### The problem
Could you write out, word for word, only the lines from the one containing "left elbow: (480, 439)" through the last line of the data below?

### Data shown
+ + + + +

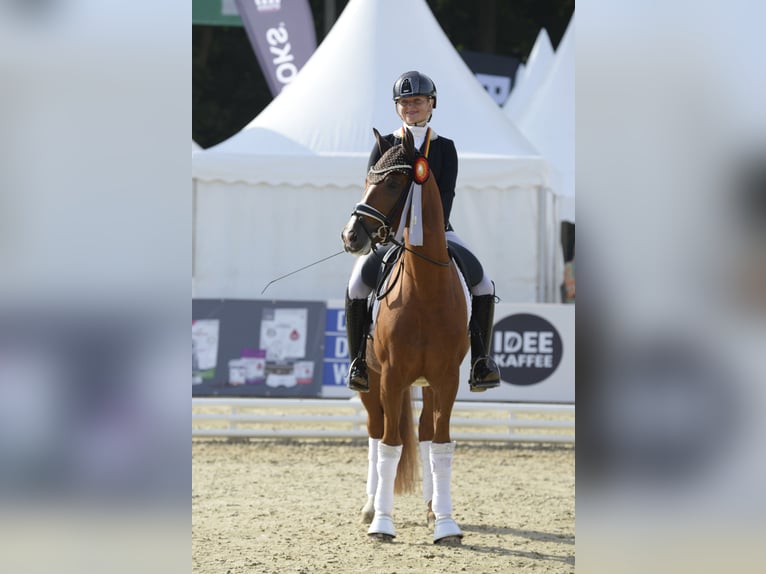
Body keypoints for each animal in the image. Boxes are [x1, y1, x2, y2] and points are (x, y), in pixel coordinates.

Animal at [344, 128, 474, 548]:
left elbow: (442, 447)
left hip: (428, 384)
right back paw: (371, 506)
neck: (424, 289)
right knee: (375, 433)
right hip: (371, 381)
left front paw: (446, 523)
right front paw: (382, 524)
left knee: (427, 434)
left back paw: (432, 507)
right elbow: (389, 448)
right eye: (368, 178)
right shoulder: (392, 377)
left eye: (393, 183)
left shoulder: (446, 380)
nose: (350, 235)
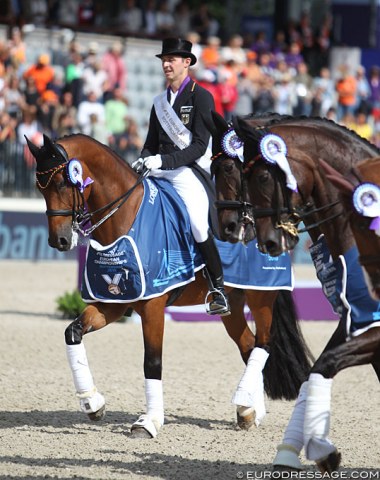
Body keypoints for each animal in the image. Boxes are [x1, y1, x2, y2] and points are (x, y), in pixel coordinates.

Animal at [26, 132, 312, 438]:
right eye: (39, 187)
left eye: (61, 182)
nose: (59, 241)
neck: (126, 217)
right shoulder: (113, 302)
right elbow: (73, 332)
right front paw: (93, 403)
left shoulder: (153, 306)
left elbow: (152, 362)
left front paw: (148, 422)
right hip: (233, 304)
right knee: (248, 345)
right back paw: (248, 409)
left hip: (261, 296)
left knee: (264, 344)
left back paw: (247, 404)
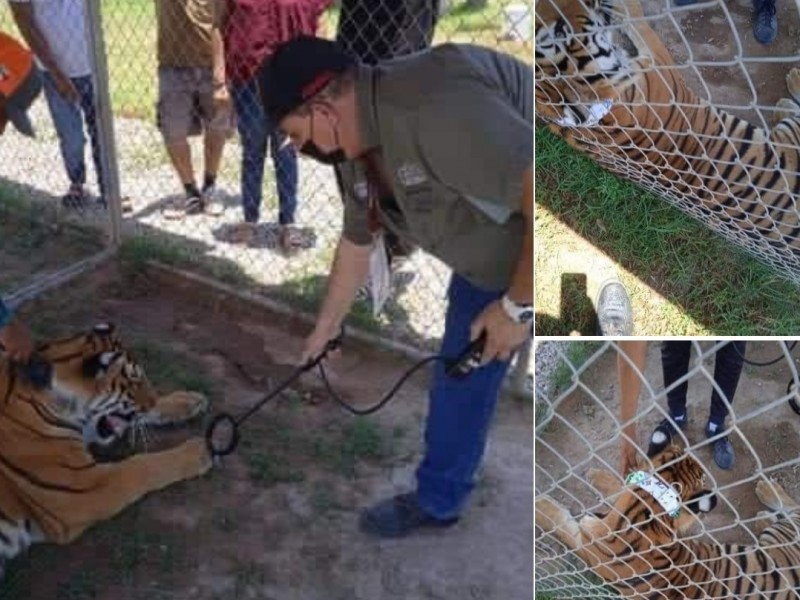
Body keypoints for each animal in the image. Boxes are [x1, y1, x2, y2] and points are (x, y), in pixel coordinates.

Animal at [0, 326, 212, 580]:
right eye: (134, 382)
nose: (151, 401)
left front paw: (189, 399)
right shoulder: (86, 488)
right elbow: (143, 465)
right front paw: (200, 450)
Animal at [532, 442, 800, 596]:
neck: (644, 514)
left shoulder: (588, 546)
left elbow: (560, 524)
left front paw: (539, 505)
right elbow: (621, 487)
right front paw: (597, 475)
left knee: (793, 507)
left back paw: (765, 491)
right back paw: (763, 514)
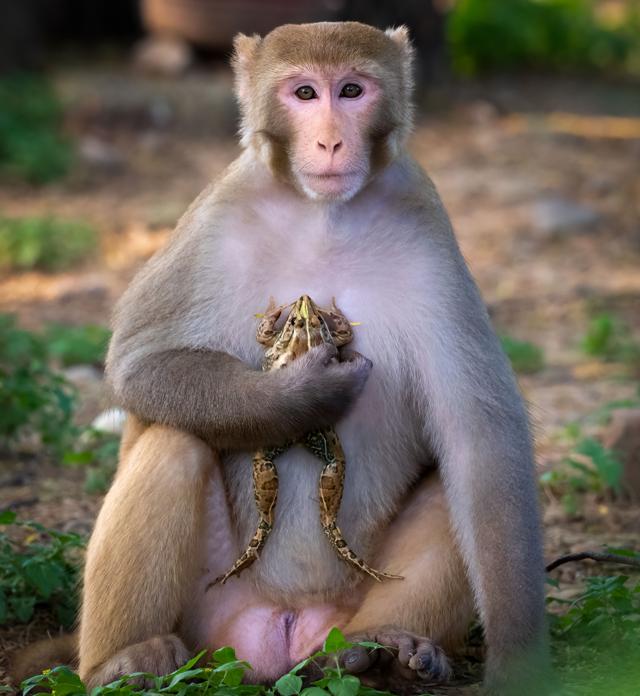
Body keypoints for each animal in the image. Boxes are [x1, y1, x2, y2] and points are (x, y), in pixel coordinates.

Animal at [12, 22, 551, 695]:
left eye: (352, 91)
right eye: (304, 92)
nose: (330, 138)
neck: (323, 214)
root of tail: (279, 637)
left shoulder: (427, 227)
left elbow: (480, 439)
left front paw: (520, 660)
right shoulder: (216, 216)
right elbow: (141, 362)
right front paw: (298, 396)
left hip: (342, 609)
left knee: (448, 486)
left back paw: (388, 651)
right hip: (210, 619)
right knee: (174, 442)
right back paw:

+ + + + +

### Output for this task
left elbow: (480, 439)
left front paw: (520, 660)
right shoulder: (216, 216)
right elbow: (141, 362)
right front paw: (298, 396)
left hip: (342, 609)
left knee: (448, 486)
left back paw: (388, 651)
right hip: (210, 619)
right knee: (174, 442)
right back paw:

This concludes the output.